◆ **PROVIDED PASSAGE**
The Emerging Role of the Microbiome in Pediatric Oncology

In this Q&A with Consult QD, Seth J. Rotz, MD, pediatric oncologist in the Department of Pediatric Hematology & Oncology at Cleveland Clinic Children’s, highlights the most important findings about the emerging role of the microbiome in pediatric oncology. The interview has been edited for length and clarity.

What are some of the causes of microbiome dysbiosis in the pediatric oncology setting?

Dr. Rotz: Our understanding of this is, honestly, really incomplete, but we think that there are a couple of main contributors. The first is that oncology patients have a weakened immune system and because of that they’re at risk of infections and are frequently on broad-spectrum antibiotics. The exposure to antibiotics will directly affect the bacteria in the gut and on the skin. We also know that chemotherapy itself can affect the microbiome; we know that most chemotherapy, even without the antibiotics, will reduce the diversity of the microbiome. Finally, there’s the effect of nutrition, such as supplemental nutrition through feeding tubes or IV nutrition that can affect the types of bacteria swimming around in the intestines. There is probably also the effect of the immune system…and the effects of cancer chemotherapy on the immune system.

The effects of microbiome dysbiosis on pediatric cancer and treatment

In what ways can dysbiosis negatively affect pediatric cancer patients?

Dr. Rotz: The most obvious way is through an increased risk of bloodstream infections and the strongest evidence [for this] comes from the bone marrow transplant population, the patients that are really immunocompromised. There were studies of patients who ended up with sepsis where intestinal domination was discovered in their stool. The most common bacterial infections associated with changes in the microbiome is Clostridium deficile, a diarrhea-associated illness. Common bloodstream infections with strains of E. coli, Klebsiella and Enterococcus have all been observed after intestinal domination.

We also know that abnormalities in the microbiome probably play a role in a lot of different things, but our understanding of those is much less complete at this point.

How can the microbiome influence the immune system?

Dr. Rotz: We don’t know the exact reason why dysbiosis influences the immune system, but we do know that certain characteristics of the microbiome can predict graft vs. host disease in HCT, which is a devastating effect of the bone marrow transplant where the donor’s cells attack the host.

How much is known about the effects of the microbiome on the efficacy of cancer therapies?

Dr. Rotz: Immunotherapies may work better or worse depending on different characteristics of the microbiome. A lot of this work has been done [on immune checkpoint inhibitors, ICIs] in melanoma and, thankfully, we don’t have a lot of melanoma in pediatric oncology. But, ICIs are slowly making their way into the treatment of cancers that we see more typically in pediatric oncology, such as Hodgkin’s lymphoma. One of the big questions that remain is: is there a big difference between the pediatric and adult microbiomes? We know that, as we age, our microbiome changes. So, although some of the lessons being learned right now about immunotherapies and the role of the microbiome in adults will probably be transferrable, others may not.

(Saved data entries)

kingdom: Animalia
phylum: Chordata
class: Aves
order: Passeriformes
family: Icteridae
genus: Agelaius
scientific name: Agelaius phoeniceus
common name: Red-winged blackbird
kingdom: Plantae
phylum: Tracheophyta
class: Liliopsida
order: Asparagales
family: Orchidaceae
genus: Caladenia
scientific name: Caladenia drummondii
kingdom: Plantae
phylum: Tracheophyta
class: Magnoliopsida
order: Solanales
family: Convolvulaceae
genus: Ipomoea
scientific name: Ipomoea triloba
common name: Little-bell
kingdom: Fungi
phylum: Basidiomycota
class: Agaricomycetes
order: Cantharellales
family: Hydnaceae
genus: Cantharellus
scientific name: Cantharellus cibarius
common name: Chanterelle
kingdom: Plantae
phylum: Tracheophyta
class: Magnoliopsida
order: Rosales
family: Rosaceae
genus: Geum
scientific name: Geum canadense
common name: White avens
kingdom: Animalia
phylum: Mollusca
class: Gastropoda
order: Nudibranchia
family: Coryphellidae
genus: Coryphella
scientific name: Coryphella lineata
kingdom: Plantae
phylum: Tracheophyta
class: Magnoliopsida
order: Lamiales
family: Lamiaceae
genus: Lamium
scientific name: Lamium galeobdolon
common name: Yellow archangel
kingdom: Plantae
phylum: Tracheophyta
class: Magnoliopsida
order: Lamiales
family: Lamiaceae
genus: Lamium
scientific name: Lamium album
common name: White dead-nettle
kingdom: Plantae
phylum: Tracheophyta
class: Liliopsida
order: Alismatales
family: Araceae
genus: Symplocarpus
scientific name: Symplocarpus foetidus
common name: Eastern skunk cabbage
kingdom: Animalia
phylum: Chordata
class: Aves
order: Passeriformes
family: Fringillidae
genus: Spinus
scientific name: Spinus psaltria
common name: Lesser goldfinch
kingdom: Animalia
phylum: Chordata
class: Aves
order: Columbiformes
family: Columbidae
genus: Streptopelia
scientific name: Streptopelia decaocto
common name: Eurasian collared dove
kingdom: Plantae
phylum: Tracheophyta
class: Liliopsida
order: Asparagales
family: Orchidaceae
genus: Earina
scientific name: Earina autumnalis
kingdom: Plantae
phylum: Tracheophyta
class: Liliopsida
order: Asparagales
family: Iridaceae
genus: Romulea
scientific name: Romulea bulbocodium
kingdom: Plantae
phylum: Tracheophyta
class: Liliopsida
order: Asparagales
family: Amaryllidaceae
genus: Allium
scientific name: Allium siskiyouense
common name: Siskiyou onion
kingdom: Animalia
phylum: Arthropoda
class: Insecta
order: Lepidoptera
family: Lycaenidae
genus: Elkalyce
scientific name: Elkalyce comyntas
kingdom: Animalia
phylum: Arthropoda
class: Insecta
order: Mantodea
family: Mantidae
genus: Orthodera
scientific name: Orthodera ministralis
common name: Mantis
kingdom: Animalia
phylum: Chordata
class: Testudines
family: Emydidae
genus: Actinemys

◆ **QUESTIONS**
A. Answer the following questions using the interview on the microbiome in pediatric oncology.
(i) What effect does most chemotherapy have on the microbiome, even without antibiotics?
(ii) From which patient population does the strongest evidence of an increased risk of bloodstream infections come?
(iii) Which cancer, seen more typically in pediatric oncology, is named as one whose treatment immune checkpoint inhibitors are entering?
B. Carry the interview on the microbiome in pediatric oncology forward from its final sentence.

◆ **RESULTS**
A.
(i) It reduces the diversity of the microbiome.
(ii) The bone marrow transplant population, meaning patients who are severely immunocompromised.
(iii) Hodgkin's lymphoma.

B.
How do the microbiota influence the development of cancer?

Dr. Rotz: The classic tumor where dysbiosis is mostly observed is colon cancer, which is not a typical pediatric tumor. Again, why this happens is less known. We don’t know if the tumor develops because of it or if those bacteria thrive because there is a tumor in the colon. In pediatric oncology, again, the data is much more sparse.

Modulating the microbiome

How can the microbiome be modulated? Is there a future for microbiome modulation in pediatric cancer treatment?

Dr. Rotz: There are several ways to modulate the microbiome and the first one is prevention. There are different strategies to minimize the use of antibiotics and still keep a patient safe. Then there are also prebiotics, delivered either as a pill/supplement or through dietary changes and incorporation of more fiber. We also think that probiotics — such as the good bacteria in yogurt — make for a healthy microbiome. But we don’t really have a ton of great evidence that doing these things absolutely restores the microbiome to a “happy place”.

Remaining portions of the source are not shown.